TASKS:
**A.** Say whether each statement agrees with the normalization page: (i) normalization means reducing or eliminating the storage of redundant data; (ii) a large number of table joins can improve SQL performance; (iii) the UPDATE example changes the job title Technician to Engineer. For each, answer yes or no and quote the words of the page that decide it.
**B.** From the normalization page, copy the passage from "Several available design" to "not fully normalized.".

EXCERPT:
Normalization

Several available design methods allow you to design technically correct databases, and effective relational database structure. Some of these methods are based on a design approach called normalization. Normalization refers to the reduction or elimination of storing redundant data.

The primary objective of normalization is to avoid problems that are associated with updating redundant data.

However, this design approach of normalization (for example, 3NF–3rd Normal Form), may result in large numbers of tables. If there are numerous table join operations, SQL performance may be reduced. Consider overall SQL performance when you design databases. Balance® the amount of redundant data with the number of tables that are not fully normalized.

The following graphic illustrates that the proportion of redundant data to the number of tables affects performance:


Balancing redundant data and number of tables

Minimize the use of code tables when little is gained from their use. For example, an employee table contains a JOBCODE column, with data values 054, 057, and so forth. This table must be joined with another table to translate the codes to Programmer, Engineer, and so on. The cost of this join could be quite high compared to the savings in storage and potential update errors resulting from redundant data.

For example:

Figure 1. Normalized data form:
Normalized data form
Figure 2. Redundant data form:
Redundant data form

The set level (or mass operation) nature of SQL significantly lessens the danger of a certain redundant data form. For example, the ability to update a set of rows with a single SQL statement greatly reduces this risk. In the following example, the job title Engineer must be changed to Technician for all rows that match this condition.

Use SQL to update JOBTITLE:

         UPDATE EMPLOYEE
           SET JOBTITLE = "Technician"
           WHERE JOBTITLE = "Engineer"

RECORDS PROVIDED:
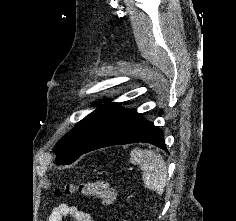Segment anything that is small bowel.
<instances>
[{"mask_svg":"<svg viewBox=\"0 0 236 221\" xmlns=\"http://www.w3.org/2000/svg\"><path fill=\"white\" fill-rule=\"evenodd\" d=\"M66 216H71L73 221H95L89 212L65 203L59 204L54 208L48 221H62L63 217Z\"/></svg>","mask_w":236,"mask_h":221,"instance_id":"c3829d8e","label":"small bowel"}]
</instances>
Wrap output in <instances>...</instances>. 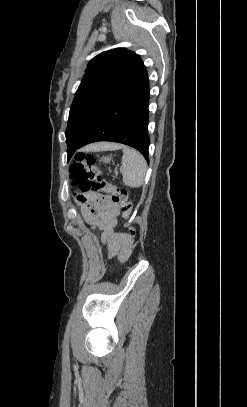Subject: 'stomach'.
Returning <instances> with one entry per match:
<instances>
[{
	"mask_svg": "<svg viewBox=\"0 0 247 407\" xmlns=\"http://www.w3.org/2000/svg\"><path fill=\"white\" fill-rule=\"evenodd\" d=\"M110 160H111V157H102L101 158V161L104 162V163H109Z\"/></svg>",
	"mask_w": 247,
	"mask_h": 407,
	"instance_id": "0dacf381",
	"label": "stomach"
}]
</instances>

ANSWERS FOR THE TASKS:
**A.**
(i) Yes: "Normalization refers to the reduction or elimination of storing redundant data."
(ii) No: "If there are numerous table join operations, SQL performance may be reduced."
(iii) No: "the job title Engineer must be changed to Technician for all rows that match this condition."

**B.**
Several available design methods allow you to design technically correct databases, and effective relational database structure. Some of these methods are based on a design approach called normalization. Normalization refers to the reduction or elimination of storing redundant data.

The primary objective of normalization is to avoid problems that are associated with updating redundant data.

However, this design approach of normalization (for example, 3NF–3rd Normal Form), may result in large numbers of tables. If there are numerous table join operations, SQL performance may be reduced. Consider overall SQL performance when you design databases. Balance® the amount of redundant data with the number of tables that are not fully normalized.